* [MATERIAL SUPPLIED]
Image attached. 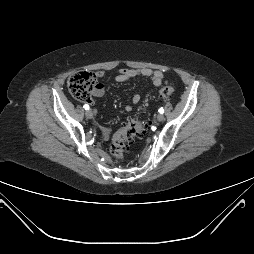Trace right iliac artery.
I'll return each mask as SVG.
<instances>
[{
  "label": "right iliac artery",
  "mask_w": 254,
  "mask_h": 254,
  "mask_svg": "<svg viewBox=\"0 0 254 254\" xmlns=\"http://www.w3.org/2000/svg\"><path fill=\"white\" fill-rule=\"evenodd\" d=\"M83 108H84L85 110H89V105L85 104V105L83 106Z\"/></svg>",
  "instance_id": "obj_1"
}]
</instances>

---

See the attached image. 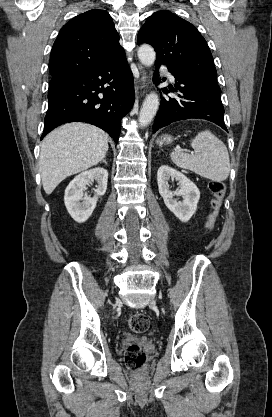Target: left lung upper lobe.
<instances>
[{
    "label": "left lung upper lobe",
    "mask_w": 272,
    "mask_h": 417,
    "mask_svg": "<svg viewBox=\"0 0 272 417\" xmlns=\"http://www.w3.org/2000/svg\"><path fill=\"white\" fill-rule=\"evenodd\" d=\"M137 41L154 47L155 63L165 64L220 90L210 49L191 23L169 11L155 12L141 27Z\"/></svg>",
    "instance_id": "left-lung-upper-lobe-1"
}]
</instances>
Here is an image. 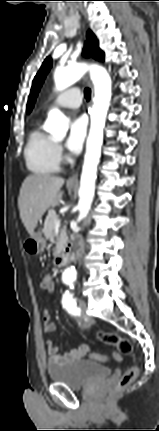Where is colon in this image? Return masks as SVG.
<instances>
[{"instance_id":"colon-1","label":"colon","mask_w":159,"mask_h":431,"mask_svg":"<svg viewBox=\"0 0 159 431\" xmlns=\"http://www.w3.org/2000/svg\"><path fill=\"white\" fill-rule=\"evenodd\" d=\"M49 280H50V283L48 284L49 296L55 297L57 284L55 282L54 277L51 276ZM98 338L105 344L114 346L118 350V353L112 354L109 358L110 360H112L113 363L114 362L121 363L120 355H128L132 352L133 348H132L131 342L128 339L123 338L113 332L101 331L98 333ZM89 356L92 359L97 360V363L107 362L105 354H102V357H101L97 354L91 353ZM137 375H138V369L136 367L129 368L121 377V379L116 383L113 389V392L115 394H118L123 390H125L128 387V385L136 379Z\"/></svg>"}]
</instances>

* [TO BE DONE] Tally the lines in the items that contain the string "xmlns". How many are there? Give only the number.

* [RESPONSE TO THIS EXERCISE] 3